THE National Value Commission (CNV) restrictions eased to access the dollar counted with liquidation (CCL) to the person who had acquired it Bopreal, the bonds issued by the Central Bank to cancel debt with importers. Try to make it easier to pay suppliers with finance dollars.
The general resolution 995, which is out published this Thursday in the Official Journal, eliminates the limitations imposed on importers who had purchased Bopreal to purchase CCL.
From 1 April importers will be able to operate with CCL without having to keep the securities in your portfolio for a day (parking). Also they will be exempt from the limits and the mandatory prior information regime both to transfer the bonds abroad and to arrange for their sale with settlement in dollars abroad.
This operation without obstacles can be performed up to an amount equal to the difference between the overall nominal value subscribed in the primary tender of Bopreal and the parity at which it shares.
The aim of this measure is that importers can settle via cash with liquids without restrictions difference that is generated between the value of the debt with one’s suppliers and the foreign exchange they obtain when they sell Bopreal in the market.
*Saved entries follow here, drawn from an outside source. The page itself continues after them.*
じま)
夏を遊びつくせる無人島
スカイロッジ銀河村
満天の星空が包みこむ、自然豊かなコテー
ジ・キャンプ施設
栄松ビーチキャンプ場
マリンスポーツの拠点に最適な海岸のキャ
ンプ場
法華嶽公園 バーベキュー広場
Today, Bopreal is trading at less than its face value. Thus, if the importer sells the bond, he will be able to acquire the remaining dollars to pay off his debt without the obstacles that the cash purchase had with liquids.
The president of the CNV, Roberto Silvaunderlined in a note that “with this resolution we arrive at granting the same conditions to CCL operations complementary to the sale of Bopreal, in such a way as to be able to pay foreign suppliers all their credit and in this way facilitate the operation.”
In this regard, Agents are required to verify compliance with the conditions established before managing any of the aforementioned operations, keeping the supporting documentation in the respective customer archives.